Citing bamboo’s “climate-smart superiority”, the Department of Agriculture (DA) is eyeing the woody plant to fight the flooding problem in the country.

With this, the agriculture department is promoting partnerships with infrastructure and public works agencies for a program that utilizes bamboo to mitigate flooding nationwide.

Agriculture Usec. Deogracias Victor B. Savellano has asserted that bamboo is now globally positioned as a flood-control device, saying that it has been proven effective. He added: “Philippines should similarly adopt best practices and technologies.”

“Bamboo’s number one characteristic is it is fast-growing.  Second is it fights soil erosion,” he noted. “When it comes to cost-effectiveness, bamboo will be our excellent ally, second to none.” 
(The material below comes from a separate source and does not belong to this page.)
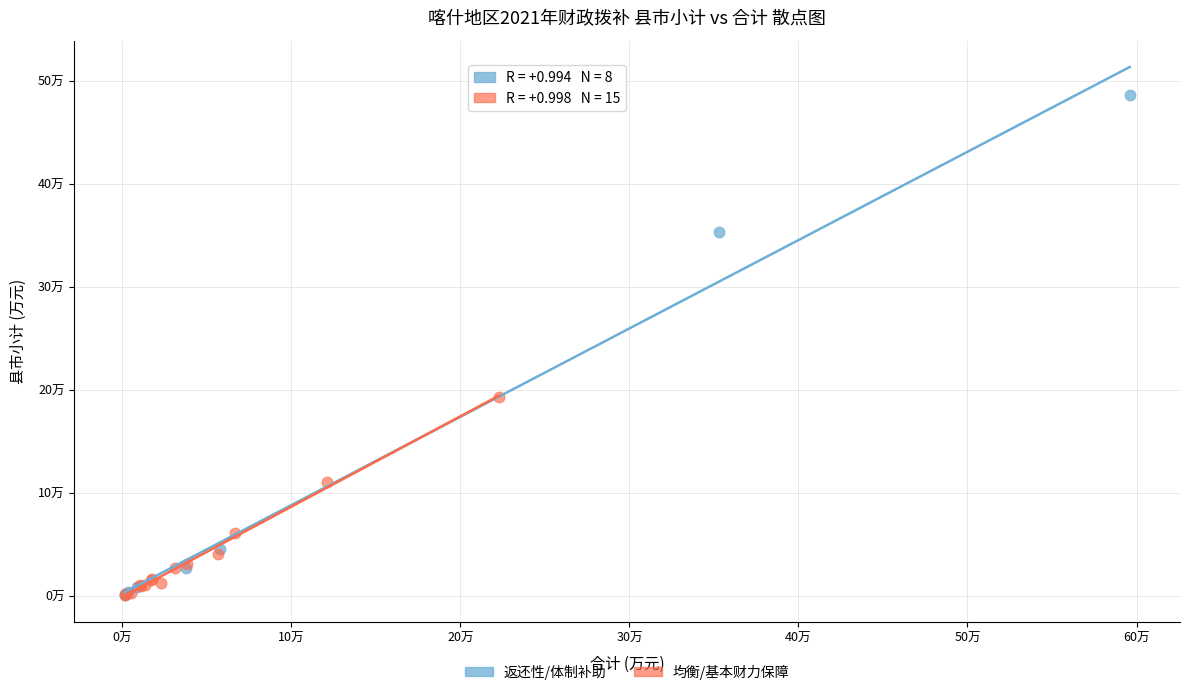

Which series has the widest spread of Y values?

返还性/体制补助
Savellano emphasized that President Ferdinand “Bongbong” R. Marcos Jr.'s commitment to upholding the Sustainable Development Goals of the United Nations makes the Philippines' push toward bamboo propagation an urgent need given the country's ongoing flooding problems.

It was noted that the Kilusang 5K (Kawayan: Kalikasan, Kabuhayan, Kaunlaran, Kinabukasan) Foundation Inc., a movement formed by Savelleno, is taking part in as much as 26,000 hectares of bamboo planting in the Marikina Watershed even with its effort. It's a public-private cooperation.

“Kilusang 5K piloted since 2021 with 30 hectares of bamboo planting in Karugo and Puray, Montalban. It is a part of the Marikina watershed to whose denudation destructive flooding in  Metro Manila is blamed,” it stated.

According to the DA official, bamboo has crucial functions in restoring degraded land, reforestation, carbon sequestration, and poverty reduction in the fight against flooding. 

“With some bamboo species growing by more than one meter per day, bamboo must be the fastest growing plant on earth,” he said.  

The huge tropical bamboo exporter Guada Bamboo in Latin America claimed that "one hectare of Guada Bamboo forest can store more than 30,000 liters of water in its culms during the rainy season which it gradually deposits back in the soil during the dry season."

During the rainy season, it reportedly stores vast amounts of water in its extensive network of stems and rhizomes, and during dry spells, it releases water back into the soil, rivers, and streams.